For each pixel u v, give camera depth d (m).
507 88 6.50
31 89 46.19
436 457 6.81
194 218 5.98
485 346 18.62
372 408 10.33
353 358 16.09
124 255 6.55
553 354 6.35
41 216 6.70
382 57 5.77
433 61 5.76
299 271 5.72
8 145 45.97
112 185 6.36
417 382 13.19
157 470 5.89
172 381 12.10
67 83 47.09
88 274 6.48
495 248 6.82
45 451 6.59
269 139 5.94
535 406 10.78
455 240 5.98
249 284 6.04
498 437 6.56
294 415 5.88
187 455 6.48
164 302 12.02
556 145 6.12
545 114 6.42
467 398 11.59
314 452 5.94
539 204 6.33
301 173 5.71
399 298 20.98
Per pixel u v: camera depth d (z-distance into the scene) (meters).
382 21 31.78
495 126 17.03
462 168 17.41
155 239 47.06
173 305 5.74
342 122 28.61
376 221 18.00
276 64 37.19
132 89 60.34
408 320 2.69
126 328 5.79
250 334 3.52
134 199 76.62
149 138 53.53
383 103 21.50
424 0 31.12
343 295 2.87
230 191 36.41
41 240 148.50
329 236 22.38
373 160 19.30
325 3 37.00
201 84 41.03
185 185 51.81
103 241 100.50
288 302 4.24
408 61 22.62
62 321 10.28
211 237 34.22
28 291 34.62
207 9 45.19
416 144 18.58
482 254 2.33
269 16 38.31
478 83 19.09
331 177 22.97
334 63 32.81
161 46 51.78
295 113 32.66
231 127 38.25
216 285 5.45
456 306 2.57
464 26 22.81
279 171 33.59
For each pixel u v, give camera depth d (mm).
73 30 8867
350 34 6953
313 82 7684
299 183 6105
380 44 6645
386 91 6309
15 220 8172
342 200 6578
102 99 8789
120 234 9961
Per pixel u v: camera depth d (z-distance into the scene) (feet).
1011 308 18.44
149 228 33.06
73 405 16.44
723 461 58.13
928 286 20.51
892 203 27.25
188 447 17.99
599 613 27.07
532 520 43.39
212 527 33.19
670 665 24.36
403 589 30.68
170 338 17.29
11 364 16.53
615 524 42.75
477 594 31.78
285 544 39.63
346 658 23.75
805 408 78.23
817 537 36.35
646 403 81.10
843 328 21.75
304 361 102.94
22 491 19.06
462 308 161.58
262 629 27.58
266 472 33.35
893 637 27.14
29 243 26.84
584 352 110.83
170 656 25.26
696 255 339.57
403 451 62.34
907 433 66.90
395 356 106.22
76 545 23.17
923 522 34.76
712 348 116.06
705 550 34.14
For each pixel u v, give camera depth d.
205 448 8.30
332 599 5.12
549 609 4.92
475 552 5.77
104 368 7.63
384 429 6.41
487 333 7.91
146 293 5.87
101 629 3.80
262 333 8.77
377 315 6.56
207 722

● ● ●

What is needed: Each of the records shown above needs to be repeated exactly.

Result for this exercise:
For each pixel u v, give camera depth d (m).
507 88 6.50
31 89 46.19
436 457 6.81
194 218 5.98
485 346 18.62
372 408 10.33
353 358 16.09
124 255 6.55
553 354 6.35
41 216 6.70
382 57 5.77
433 61 5.76
299 271 5.72
8 145 45.97
112 185 6.36
417 382 13.19
157 470 5.89
172 381 12.10
67 83 47.09
88 274 6.48
495 248 6.82
45 451 6.59
269 139 5.94
535 406 10.78
455 240 5.98
249 284 6.04
498 437 6.56
294 415 5.88
187 455 6.48
164 302 12.02
556 145 6.12
545 114 6.42
467 398 11.59
314 452 5.94
539 204 6.33
301 173 5.71
399 298 20.98
Per pixel u v: camera depth d (z-distance into the scene) (meters).
382 21 31.78
495 126 17.03
462 168 17.41
155 239 47.06
173 305 5.74
342 122 28.61
376 221 18.00
276 64 37.19
132 89 60.34
408 320 2.69
126 328 5.79
250 334 3.52
134 199 76.62
149 138 53.53
383 103 21.50
424 0 31.12
343 295 2.87
230 191 36.41
41 240 148.50
329 236 22.38
373 160 19.30
325 3 37.00
201 84 41.03
185 185 51.81
103 241 100.50
288 302 4.24
408 61 22.62
62 321 10.28
211 237 34.22
28 291 34.62
207 9 45.19
416 144 18.58
482 254 2.33
269 16 38.31
478 83 19.09
331 177 22.97
334 63 32.81
161 46 51.78
295 113 32.66
231 127 38.25
216 285 5.45
456 306 2.57
464 26 22.81
279 171 33.59
For each pixel u v, give camera depth d (mm).
73 30 8867
350 34 6953
313 82 7684
299 183 6105
380 44 6645
386 91 6309
15 220 8172
342 200 6578
102 99 8789
120 234 9961
Per pixel u v: camera depth d (z-distance into the scene) (feet).
1011 308 18.44
149 228 33.06
73 405 16.44
723 461 58.13
928 286 20.51
892 203 27.25
188 447 17.99
599 613 27.07
532 520 43.39
212 527 33.19
670 665 24.36
403 589 30.68
170 338 17.29
11 364 16.53
615 524 42.75
477 594 31.78
285 544 39.63
346 658 23.75
805 408 78.23
817 537 36.35
646 403 81.10
843 328 21.75
304 361 102.94
22 491 19.06
462 308 161.58
262 629 27.58
266 472 33.35
893 637 27.14
29 243 26.84
584 352 110.83
170 656 25.26
696 255 339.57
403 451 62.34
907 433 66.90
395 356 106.22
76 545 23.17
923 522 34.76
712 348 116.06
705 550 34.14
For each pixel u v, give camera depth d.
205 448 8.30
332 599 5.12
549 609 4.92
475 552 5.77
104 368 7.63
384 429 6.41
487 333 7.91
146 293 5.87
101 629 3.80
262 333 8.77
377 315 6.56
207 722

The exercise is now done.